İNGİLTERE: "İngiltere, 1788-1938 tarihleri arasında sömürgeleştirmek amacıyla gittiği Avustralya’da yerleşik yerli halk Aborjinleri sistematik olarak yok etti. İngilizlerin aralarına salgın hastalık yaydığı, bununla da yetinmeyip yemeklerine zehir katarak yok etmeye çalıştığı 750 bin Avustralya yerlisinden geriye sadece 31 bin kişi sağ kalabildi."
RUSYA: "Lenin, 1917-1920 yılları arasında 30 bin muhalifini infaz ettirdi. 1944 yılında Rusya, Çeçen, İnguş, Karaçay-Malkarlar ile Kırım Türklerini trenlere bindirerek Sibirya ve Kazakistan’a sürgün etti. Bu sürgünde 500 bini aşkın Müslüman Türk yollarda öldü. Rusya'nın Çeçenistan’a yaptığı saldırılarda da 200 binin üzerinde sivil katledildi."
AMERİKA:
"Amerika, soykırımlara Kızılderilileri katletmekle başladı. Amerikalılar ve İngilizler Almanların savaşı kaybetmelerinin ardından, Dresden kentine sığınan Alman göçmenlerin üzerine 3 gün süreyle havadan bomba yağdırdı. Saldırılarda çocuk ve kadınların oluşturduğu 200 bin kişi öldü. Amerika’nın Japonya’nın Hiroşima ve Nagazaki kentlerine attığı atom bombaları sonucu 135 bin kişi öldü. ABD’nin Vietnam’ı işgali ise 70 bin kişinin ölümüyle sonuçlandı. ABD son olarak Felluce’de 1500 sivili öldürdü. İngiliz Tıp Dergisi Lancet'in yaptığı araştırmaya göre Irak'ta ABD işgali dolayısıyla ölen sivillerin toplam sayısı 655 bine ulaştı." (HaberX)
Tarih boyunca kendisine ait olmayan coğrafyalar üzerinde sayısız savaş ve çatışmanın mimarı olan ABD, kendi kanlı tarihini ve soykırımlarını unutmuş gibi görünüyor.

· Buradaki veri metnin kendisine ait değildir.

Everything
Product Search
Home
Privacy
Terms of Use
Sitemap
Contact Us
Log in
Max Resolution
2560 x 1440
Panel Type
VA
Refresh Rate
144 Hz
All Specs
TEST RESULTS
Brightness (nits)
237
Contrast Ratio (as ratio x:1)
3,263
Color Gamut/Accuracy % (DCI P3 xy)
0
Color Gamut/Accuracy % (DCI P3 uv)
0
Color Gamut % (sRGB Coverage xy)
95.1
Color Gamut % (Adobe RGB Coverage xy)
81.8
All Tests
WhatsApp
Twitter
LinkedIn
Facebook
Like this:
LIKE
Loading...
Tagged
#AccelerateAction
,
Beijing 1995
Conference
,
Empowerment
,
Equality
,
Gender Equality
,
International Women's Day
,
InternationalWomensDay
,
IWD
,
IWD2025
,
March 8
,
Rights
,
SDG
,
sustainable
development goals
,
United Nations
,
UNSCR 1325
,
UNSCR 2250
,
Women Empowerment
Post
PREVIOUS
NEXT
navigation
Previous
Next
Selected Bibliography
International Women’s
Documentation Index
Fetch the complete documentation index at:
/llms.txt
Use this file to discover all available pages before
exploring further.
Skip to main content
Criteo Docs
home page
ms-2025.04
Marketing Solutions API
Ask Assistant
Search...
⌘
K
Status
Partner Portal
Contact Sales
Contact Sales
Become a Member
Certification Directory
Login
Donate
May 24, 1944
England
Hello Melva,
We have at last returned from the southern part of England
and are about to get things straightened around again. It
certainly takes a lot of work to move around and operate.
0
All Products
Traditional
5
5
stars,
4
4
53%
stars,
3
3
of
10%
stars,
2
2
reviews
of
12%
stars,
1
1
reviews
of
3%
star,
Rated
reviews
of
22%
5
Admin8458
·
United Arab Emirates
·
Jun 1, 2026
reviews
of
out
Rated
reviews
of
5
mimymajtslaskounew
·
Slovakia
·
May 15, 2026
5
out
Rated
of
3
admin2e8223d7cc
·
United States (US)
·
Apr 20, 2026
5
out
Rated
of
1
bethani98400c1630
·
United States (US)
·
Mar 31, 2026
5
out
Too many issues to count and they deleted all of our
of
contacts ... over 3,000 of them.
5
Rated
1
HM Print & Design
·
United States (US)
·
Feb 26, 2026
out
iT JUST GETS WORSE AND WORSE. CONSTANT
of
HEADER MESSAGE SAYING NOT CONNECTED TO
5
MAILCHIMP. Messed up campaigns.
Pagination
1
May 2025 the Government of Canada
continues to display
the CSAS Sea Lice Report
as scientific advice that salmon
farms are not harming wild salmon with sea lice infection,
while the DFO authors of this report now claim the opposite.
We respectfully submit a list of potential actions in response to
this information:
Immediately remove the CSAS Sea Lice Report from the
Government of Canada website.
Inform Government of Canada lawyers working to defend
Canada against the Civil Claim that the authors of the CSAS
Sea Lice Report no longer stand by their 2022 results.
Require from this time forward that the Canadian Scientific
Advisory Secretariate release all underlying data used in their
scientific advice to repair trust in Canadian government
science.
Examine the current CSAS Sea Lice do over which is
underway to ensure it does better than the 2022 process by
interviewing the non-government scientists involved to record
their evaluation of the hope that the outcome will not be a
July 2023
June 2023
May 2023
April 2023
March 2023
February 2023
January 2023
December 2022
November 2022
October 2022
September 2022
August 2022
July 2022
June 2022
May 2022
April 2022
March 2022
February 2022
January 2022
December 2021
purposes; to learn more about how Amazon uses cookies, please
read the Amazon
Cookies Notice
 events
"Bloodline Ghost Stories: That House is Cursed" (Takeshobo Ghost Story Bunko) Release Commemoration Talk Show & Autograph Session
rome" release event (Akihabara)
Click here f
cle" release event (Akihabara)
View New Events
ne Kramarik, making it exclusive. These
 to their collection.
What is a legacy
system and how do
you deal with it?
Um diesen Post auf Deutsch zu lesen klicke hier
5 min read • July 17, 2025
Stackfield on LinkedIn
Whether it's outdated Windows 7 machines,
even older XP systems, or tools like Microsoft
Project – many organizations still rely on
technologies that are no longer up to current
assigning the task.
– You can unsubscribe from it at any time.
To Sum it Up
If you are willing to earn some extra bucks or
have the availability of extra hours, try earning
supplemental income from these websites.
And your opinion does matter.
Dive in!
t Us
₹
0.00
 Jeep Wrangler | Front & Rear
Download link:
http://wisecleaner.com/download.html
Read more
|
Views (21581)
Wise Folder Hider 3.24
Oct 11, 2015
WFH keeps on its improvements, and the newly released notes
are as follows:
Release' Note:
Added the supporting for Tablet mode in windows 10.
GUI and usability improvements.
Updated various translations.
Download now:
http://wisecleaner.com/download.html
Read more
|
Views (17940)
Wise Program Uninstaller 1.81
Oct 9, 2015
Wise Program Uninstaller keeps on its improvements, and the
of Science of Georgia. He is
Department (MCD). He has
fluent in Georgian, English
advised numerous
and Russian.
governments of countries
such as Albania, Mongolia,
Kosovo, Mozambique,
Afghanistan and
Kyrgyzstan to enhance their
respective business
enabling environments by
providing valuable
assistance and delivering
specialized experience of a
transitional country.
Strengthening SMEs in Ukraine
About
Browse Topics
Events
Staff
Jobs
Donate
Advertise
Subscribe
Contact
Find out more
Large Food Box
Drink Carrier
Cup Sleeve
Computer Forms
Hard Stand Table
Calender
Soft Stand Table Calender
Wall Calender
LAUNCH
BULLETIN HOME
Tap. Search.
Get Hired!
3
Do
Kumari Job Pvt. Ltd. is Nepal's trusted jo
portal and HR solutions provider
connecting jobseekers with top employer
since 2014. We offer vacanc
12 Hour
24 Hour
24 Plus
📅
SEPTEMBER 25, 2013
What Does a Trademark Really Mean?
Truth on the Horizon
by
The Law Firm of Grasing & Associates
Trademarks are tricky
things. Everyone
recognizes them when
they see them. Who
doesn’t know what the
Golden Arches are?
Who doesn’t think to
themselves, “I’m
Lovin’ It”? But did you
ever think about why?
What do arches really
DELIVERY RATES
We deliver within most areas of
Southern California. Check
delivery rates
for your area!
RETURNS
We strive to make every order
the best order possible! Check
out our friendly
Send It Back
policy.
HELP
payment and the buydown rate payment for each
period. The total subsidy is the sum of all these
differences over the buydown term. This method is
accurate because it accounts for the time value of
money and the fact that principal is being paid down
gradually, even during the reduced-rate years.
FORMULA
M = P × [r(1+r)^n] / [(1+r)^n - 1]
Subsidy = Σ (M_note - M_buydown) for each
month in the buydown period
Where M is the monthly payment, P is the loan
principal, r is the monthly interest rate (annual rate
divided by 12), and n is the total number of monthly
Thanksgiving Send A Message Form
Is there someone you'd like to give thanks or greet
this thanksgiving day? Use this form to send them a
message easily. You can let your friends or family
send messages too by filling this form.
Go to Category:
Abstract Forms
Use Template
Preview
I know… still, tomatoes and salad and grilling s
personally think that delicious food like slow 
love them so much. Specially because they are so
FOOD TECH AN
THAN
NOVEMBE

Ama tarih unutmuyor. Bu kanlı tarihin sayfalarını açtığımızda, karşımıza ilk olarak Kızılderili katliamı çıkıyor. Kristof Kolomb'un 1492 tarihindeki keşfinden hemen sonra başlayan Kızılderili katliamı, yerli halkın tabi tutulduğu soykırımın adıdır. O tarihten 1886 yılına kadar süren katliamda, 70.000.000 Kızılderili ortadan kaldırıldı. Resmi makamlar, her Kızılderili kellesi için 5 dolar ödemişti (M. Hilmi Gül, Afrika-Batı ve İslam, İslam, Nisan 1985, sh. 23)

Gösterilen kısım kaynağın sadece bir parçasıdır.